5. Le principe de la gratuité de l'art. 10 LHand signifie qu'aucune des parties ne doit supporter d'émolument judiciaire. En revanche, chacune d'elles, si elle succombe, peut être tenue de verser des dépens à sa partie adverse (AC.2010.0155 du 27 avril 2011, consid. 6, avec les références aux travaux préparatoires).
Par
ces motifs
la Cour de droit administratif et public
du Tribunal cantonal
arrête:
I. Le recours est admis.
II. La décision du 6 avril 2018 de la Municipalité de Gland est annulée. Le dossier est renvoyé à la municipalité pour nouvelle décision dans le sens des considérants.
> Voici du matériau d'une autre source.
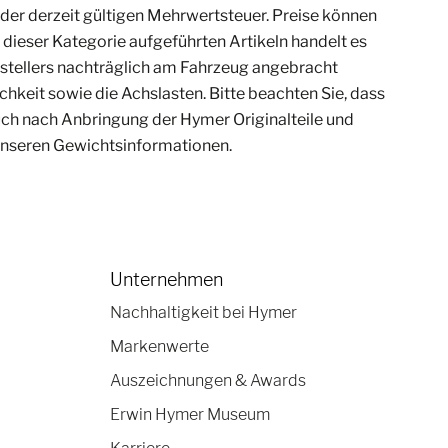
der derzeit gültigen Mehrwertsteuer. Preise können
 dieser Kategorie aufgeführten Artikeln handelt es
rstellers nachträglich am Fahrzeug angebracht
keit sowie die Achslasten. Bitte beachten Sie, dass
ch nach Anbringung der Hymer Originalteile und
 unseren Gewichtsinformationen.
Unternehmen
Nachhaltigkeit bei Hymer
Markenwerte
Auszeichnungen & Awards
Erwin Hymer Museum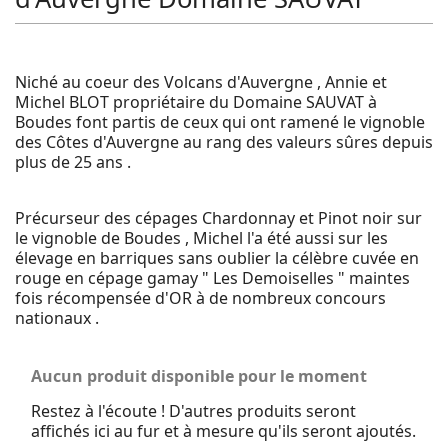
Niché au coeur des Volcans d'Auvergne , Annie et
Michel BLOT propriétaire du Domaine SAUVAT à
Boudes font partis de ceux qui ont ramené le vignoble
des Côtes d'Auvergne au rang des valeurs sûres depuis
plus de 25 ans .
Précurseur des cépages Chardonnay et Pinot noir sur
le vignoble de Boudes , Michel l'a été aussi sur les
élevage en barriques sans oublier la célèbre cuvée en
rouge en cépage gamay " Les Demoiselles " maintes
fois récompensée d'OR à de nombreux concours
nationaux .
Aucun produit disponible pour le moment
Restez à l'écoute ! D'autres produits seront
affichés ici au fur et à mesure qu'ils seront ajoutés.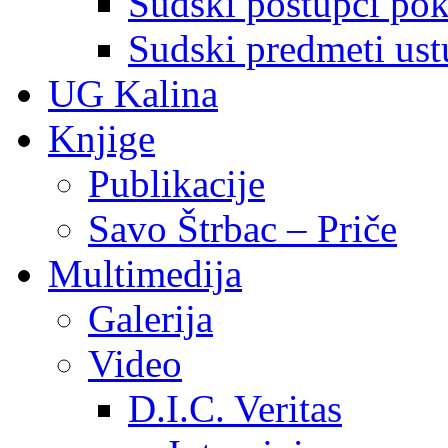
Sudski postupci pokr
Sudski predmeti ustu
UG Kalina
Knjige
Publikacije
Savo Štrbac – Priče
Multimedija
Galerija
Video
D.I.C. Veritas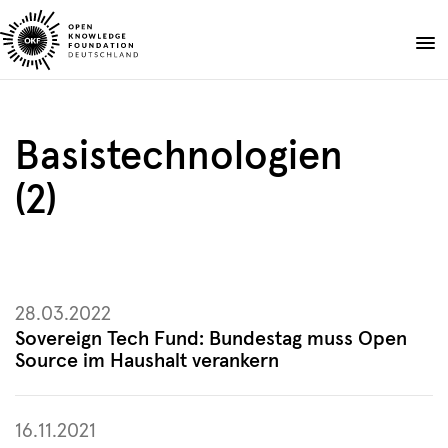
Skip
to
Spenden
content
Über uns
Basistechnologien
Projekte
(2)
Publikationen
Events
Blog
DE
EN
28.03.2022
Suche
Suche
öffnen
Sovereign Tech Fund: Bundestag muss Open
Source im Haushalt verankern
16.11.2021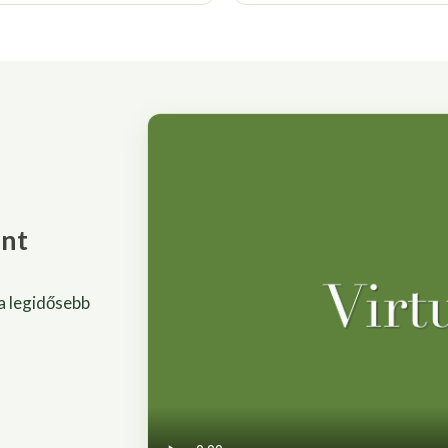
ent
 a legidősebb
III. L'arrêt est rendu sans frais.
IV. C.________ doit aux recourantes A.________ et B.________, solidairement entre elles, la somme de 2000 (deux mille) francs à titre de dépens.
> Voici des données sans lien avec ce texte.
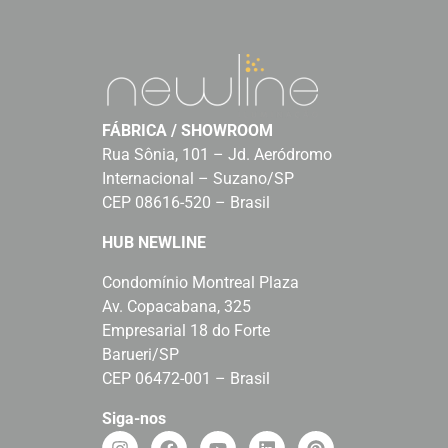
FÁBRICA / SHOWROOM
Rua Sônia, 101 – Jd. Aeródromo
Internacional – Suzano/SP
CEP 08616-520 – Brasil
HUB NEWLINE
Condomínio Montreal Plaza
Av. Copacabana, 325
Empresarial 18 do Forte
Barueri/SP
CEP 06472-001 – Brasil
Siga-nos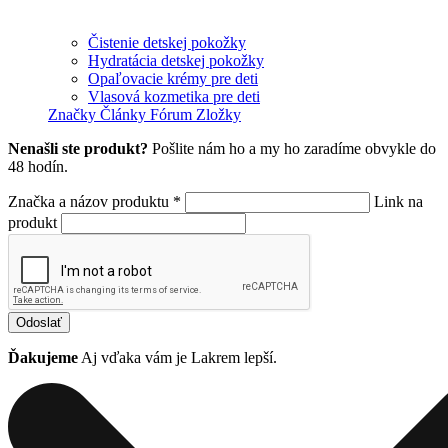
Čistenie detskej pokožky
Hydratácia detskej pokožky
Opaľovacie krémy pre deti
Vlasová kozmetika pre deti
Značky
Články
Fórum
Zložky
Nenašli ste produkt?
Pošlite nám ho a my ho zaradíme obvykle do
48 hodín.
Značka a názov produktu *
Link na
produkt
Odoslať
Ďakujeme
Aj vďaka vám je Lakrem lepší.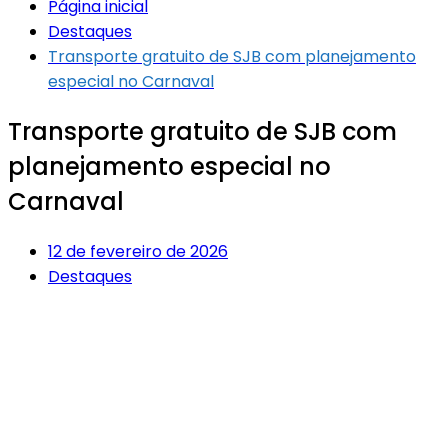
Página inicial
Destaques
Transporte gratuito de SJB com planejamento
especial no Carnaval
Transporte gratuito de SJB com
planejamento especial no
Carnaval
12 de fevereiro de 2026
Destaques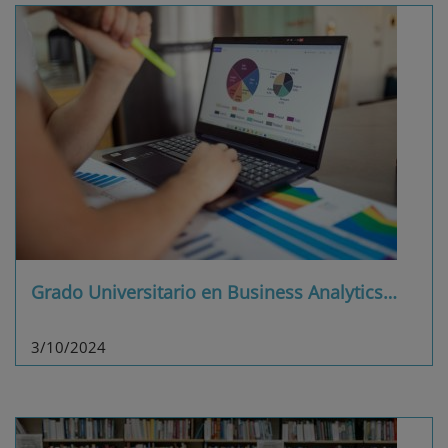
Grado Universitario en Business Analytics
…
3/10/2024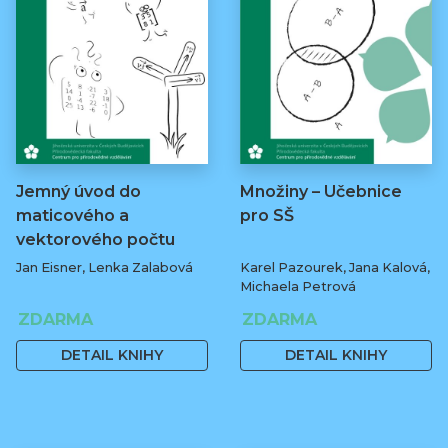
Jemný úvod do
Množiny – Učebnice
maticového a
pro SŠ
vektorového počtu
Jan Eisner, Lenka Zalabová
Karel Pazourek, Jana Kalová,
Michaela Petrová
ZDARMA
ZDARMA
DETAIL KNIHY
DETAIL KNIHY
Lausanne, le 1er février 2019
Le présent arrêt est communiqué aux destinataires de l'avis d'envoi ci-joint.
Il peut faire l'objet, dans les trente jours suivant sa notification, d'un recours au Tribunal fédéral (Tribunal fédéral suisse, 1000 Lausanne 14). Le recours en matière de droit public s'exerce aux conditions des articles 82 ss de la loi du 17 juin 2005 sur le Tribunal fédéral (LTF - RS 173.110), le recours constitutionnel subsidiaire à celles des articles 113 ss LTF. Le mémoire de recours doit être rédigé dans une langue officielle, indiquer les conclusions, les motifs et les moyens de preuve, et être signé. Les motifs doivent exposer succinctement en quoi l’acte attaqué viole le droit. Les pièces invoquées comme moyens de preuve doivent être jointes au mémoire, pour autant qu’elles soient en mains de la partie; il en va de même de la décision attaquée.